**PROBLEM TO WORK ON:**
In the records below, begin at the line containing "15: (590, 196, 4.31)" and end at the line containing "38: (341, 159, 8.11)"; quote every line in that span exactly, including both boundary lines, and no others.

..............................

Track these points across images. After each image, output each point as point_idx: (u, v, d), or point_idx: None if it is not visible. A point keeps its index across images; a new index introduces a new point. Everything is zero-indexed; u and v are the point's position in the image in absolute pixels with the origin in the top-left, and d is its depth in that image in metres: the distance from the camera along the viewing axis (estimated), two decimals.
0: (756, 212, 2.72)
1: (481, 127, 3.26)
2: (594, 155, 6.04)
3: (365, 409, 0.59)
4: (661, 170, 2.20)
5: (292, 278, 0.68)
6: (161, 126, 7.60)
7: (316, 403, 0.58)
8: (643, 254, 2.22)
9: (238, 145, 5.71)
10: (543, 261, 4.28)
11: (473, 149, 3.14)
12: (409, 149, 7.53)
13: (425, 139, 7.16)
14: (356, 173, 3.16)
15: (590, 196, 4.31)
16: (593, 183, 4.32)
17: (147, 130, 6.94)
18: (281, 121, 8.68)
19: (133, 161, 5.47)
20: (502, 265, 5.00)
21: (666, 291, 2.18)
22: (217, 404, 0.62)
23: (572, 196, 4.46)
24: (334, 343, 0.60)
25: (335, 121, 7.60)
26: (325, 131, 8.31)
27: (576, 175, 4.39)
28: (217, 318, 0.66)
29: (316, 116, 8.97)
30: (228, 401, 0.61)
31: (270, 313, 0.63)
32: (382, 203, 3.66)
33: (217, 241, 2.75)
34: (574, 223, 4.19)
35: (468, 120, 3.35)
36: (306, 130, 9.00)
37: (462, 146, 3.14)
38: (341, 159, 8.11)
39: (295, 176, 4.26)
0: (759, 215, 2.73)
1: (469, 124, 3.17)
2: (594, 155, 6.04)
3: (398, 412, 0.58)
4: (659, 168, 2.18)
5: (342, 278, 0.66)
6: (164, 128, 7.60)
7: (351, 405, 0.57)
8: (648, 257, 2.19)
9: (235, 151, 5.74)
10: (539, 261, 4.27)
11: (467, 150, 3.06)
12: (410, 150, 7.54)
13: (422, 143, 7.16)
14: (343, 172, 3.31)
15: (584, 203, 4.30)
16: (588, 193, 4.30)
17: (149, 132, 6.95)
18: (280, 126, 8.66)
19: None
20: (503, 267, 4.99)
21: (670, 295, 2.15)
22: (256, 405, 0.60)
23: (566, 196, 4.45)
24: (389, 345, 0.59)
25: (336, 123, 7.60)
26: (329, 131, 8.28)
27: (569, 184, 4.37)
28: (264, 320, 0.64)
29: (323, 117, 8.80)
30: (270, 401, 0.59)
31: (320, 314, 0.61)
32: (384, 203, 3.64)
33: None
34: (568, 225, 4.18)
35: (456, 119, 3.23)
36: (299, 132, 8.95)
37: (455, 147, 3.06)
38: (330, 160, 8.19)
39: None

..............................

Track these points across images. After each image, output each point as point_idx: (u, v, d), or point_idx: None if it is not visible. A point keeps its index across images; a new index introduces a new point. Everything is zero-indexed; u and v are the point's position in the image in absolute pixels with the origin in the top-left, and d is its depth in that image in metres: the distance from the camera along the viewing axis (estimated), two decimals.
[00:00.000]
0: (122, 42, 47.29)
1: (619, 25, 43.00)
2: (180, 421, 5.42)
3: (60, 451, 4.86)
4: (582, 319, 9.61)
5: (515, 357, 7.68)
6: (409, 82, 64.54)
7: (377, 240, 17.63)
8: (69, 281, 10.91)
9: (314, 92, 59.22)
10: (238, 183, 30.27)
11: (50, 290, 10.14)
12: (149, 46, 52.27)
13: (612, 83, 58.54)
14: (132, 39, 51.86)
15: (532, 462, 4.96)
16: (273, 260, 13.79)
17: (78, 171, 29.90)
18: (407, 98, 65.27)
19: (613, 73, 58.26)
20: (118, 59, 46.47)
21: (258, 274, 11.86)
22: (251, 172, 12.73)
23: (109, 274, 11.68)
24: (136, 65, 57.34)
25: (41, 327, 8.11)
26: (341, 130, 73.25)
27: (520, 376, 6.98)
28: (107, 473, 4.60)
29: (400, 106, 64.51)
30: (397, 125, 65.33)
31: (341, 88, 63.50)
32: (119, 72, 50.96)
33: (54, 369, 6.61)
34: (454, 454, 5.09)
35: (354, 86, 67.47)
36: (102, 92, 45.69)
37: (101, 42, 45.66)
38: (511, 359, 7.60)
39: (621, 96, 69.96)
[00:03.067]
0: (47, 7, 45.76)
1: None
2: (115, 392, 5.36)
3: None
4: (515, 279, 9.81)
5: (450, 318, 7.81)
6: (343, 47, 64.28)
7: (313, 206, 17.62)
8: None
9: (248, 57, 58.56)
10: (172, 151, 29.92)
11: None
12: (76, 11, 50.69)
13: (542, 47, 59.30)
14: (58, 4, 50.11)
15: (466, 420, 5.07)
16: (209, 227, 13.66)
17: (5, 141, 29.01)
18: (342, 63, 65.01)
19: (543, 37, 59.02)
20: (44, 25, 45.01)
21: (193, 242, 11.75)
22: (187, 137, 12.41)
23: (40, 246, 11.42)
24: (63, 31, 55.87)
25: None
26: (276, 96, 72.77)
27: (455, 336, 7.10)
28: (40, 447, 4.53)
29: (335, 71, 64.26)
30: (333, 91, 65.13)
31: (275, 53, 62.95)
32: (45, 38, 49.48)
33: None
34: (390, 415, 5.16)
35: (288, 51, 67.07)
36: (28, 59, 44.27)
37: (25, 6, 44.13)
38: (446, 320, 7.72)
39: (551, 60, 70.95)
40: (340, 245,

..............................

**WRITTEN RESPONSE:**
15: (590, 196, 4.31)
16: (593, 183, 4.32)
17: (147, 130, 6.94)
18: (281, 121, 8.68)
19: (133, 161, 5.47)
20: (502, 265, 5.00)
21: (666, 291, 2.18)
22: (217, 404, 0.62)
23: (572, 196, 4.46)
24: (334, 343, 0.60)
25: (335, 121, 7.60)
26: (325, 131, 8.31)
27: (576, 175, 4.39)
28: (217, 318, 0.66)
29: (316, 116, 8.97)
30: (228, 401, 0.61)
31: (270, 313, 0.63)
32: (382, 203, 3.66)
33: (217, 241, 2.75)
34: (574, 223, 4.19)
35: (468, 120, 3.35)
36: (306, 130, 9.00)
37: (462, 146, 3.14)
38: (341, 159, 8.11)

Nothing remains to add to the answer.